TEXTO PARA REVISAR >>
----
Íñigo Laucirica.
En los últimos años, la inteligencia artificial ha irrumpido con fuerza en los procesos de los fondos de venture capital. Las herramientas de IA están acelerando la identificación de oportunidades, comprimiendo los plazos de análisis y democratizando el acceso al conocimiento especializado.
Los incentivos están claros. Por un lado, expandir la cobertura del universo de oportunidades de inversión más allá de los límites de un equipo humano permite una mejor asignación del capital. Por otro lado, superar barreras de conocimiento en sectores o tecnologías particulares de forma mucho más eficiente permite también ensanchar el embudo de oportunidades. La IA permite ambas cosas.
Todo apunta a un mundo mejor. Mayor velocidad, menor asimetría y capital fluyendo hacia donde de verdad merece ir. Es una lectura bonita, pero también incompleta.
Las mismas fuerzas que están haciendo más ágiles e informados a los inversores podrían estar erosionando, de forma silenciosa, el mecanismo por el cual el venture capital genera valor en primer lugar.
----
DATOS SIN PROCESAR >>

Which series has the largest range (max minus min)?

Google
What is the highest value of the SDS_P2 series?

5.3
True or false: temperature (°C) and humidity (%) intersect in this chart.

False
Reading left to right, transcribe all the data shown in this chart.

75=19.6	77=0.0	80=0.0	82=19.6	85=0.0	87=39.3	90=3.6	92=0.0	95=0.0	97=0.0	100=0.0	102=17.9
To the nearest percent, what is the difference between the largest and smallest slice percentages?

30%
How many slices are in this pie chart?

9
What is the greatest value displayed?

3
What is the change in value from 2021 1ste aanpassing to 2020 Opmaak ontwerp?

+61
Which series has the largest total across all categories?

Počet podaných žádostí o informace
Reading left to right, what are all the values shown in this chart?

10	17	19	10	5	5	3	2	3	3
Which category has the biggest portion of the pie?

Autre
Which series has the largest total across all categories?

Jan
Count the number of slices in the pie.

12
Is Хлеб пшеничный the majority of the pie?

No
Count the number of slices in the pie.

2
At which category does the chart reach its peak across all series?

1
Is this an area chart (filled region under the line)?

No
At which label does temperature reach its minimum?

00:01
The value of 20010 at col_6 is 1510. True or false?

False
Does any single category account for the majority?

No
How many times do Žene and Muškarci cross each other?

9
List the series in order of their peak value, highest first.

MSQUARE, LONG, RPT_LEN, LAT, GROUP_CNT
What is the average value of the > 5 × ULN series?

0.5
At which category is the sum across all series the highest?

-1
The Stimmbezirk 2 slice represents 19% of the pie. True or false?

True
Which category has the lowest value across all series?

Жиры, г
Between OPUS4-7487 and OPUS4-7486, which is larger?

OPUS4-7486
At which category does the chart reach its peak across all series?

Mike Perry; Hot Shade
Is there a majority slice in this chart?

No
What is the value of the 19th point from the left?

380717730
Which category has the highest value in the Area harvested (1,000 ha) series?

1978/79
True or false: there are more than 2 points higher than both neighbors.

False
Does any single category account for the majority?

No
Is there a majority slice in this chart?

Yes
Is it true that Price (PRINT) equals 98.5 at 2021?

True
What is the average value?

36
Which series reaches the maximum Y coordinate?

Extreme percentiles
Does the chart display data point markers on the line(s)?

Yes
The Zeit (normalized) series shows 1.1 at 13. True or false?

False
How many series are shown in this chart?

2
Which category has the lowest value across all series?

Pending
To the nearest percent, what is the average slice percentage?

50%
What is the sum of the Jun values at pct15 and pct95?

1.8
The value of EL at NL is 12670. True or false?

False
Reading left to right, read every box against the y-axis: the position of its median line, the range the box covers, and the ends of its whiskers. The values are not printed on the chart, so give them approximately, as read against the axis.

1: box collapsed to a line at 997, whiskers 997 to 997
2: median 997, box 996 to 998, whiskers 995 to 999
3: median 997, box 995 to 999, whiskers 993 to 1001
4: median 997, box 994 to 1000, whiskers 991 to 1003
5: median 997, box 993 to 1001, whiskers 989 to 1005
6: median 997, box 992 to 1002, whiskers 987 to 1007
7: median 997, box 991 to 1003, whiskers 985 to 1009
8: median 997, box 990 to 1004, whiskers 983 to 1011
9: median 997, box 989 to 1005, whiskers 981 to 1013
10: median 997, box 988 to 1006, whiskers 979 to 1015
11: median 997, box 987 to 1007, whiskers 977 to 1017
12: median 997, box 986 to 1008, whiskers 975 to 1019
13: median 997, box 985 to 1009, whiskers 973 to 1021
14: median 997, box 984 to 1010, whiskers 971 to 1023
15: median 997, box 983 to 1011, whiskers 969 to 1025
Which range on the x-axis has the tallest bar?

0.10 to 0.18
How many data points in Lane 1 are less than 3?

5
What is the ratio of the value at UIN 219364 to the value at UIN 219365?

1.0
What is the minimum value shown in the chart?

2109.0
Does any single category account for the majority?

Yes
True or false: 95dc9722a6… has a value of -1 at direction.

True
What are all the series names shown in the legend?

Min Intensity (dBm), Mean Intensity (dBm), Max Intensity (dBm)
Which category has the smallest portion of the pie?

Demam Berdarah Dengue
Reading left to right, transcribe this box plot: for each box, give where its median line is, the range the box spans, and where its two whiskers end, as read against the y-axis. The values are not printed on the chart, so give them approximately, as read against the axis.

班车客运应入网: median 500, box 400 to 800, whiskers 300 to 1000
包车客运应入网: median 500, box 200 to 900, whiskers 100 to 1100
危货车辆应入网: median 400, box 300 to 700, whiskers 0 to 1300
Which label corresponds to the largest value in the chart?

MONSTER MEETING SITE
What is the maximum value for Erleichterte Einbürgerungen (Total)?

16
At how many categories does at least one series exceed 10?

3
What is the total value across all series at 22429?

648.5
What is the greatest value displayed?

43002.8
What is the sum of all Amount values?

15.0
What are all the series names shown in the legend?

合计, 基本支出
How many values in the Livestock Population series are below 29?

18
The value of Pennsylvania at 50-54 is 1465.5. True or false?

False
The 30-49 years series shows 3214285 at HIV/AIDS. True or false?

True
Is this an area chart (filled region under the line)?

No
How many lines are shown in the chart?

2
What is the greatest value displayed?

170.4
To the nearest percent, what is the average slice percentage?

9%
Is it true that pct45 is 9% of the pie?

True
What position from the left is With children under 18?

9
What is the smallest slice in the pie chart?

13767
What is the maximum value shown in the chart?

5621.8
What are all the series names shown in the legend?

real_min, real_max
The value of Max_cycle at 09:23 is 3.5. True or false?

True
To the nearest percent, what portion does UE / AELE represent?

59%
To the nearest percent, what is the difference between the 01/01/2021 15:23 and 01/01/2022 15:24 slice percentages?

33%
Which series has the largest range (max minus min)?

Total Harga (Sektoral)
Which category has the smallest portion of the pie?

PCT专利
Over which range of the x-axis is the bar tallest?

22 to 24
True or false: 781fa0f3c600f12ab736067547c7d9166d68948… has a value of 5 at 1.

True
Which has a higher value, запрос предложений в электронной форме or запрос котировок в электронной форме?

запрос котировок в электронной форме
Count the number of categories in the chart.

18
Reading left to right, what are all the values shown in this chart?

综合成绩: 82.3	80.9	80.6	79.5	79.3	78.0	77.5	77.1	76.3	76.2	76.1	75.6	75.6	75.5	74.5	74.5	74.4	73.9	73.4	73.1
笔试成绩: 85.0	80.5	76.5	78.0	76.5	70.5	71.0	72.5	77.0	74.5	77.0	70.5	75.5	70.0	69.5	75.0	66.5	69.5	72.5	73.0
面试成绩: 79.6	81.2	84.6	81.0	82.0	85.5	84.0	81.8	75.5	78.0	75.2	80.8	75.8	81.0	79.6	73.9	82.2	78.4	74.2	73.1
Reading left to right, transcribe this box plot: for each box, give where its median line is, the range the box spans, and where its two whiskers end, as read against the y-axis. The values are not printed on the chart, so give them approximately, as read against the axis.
----
META DE LA TAREA >>
Pasa al inglés esta frase del texto sobre la IA en el venture capital: «Todo apunta a un mundo mejor.» No hace falta mirar las filas.

RESPUESTA >>
Everything points to a better world.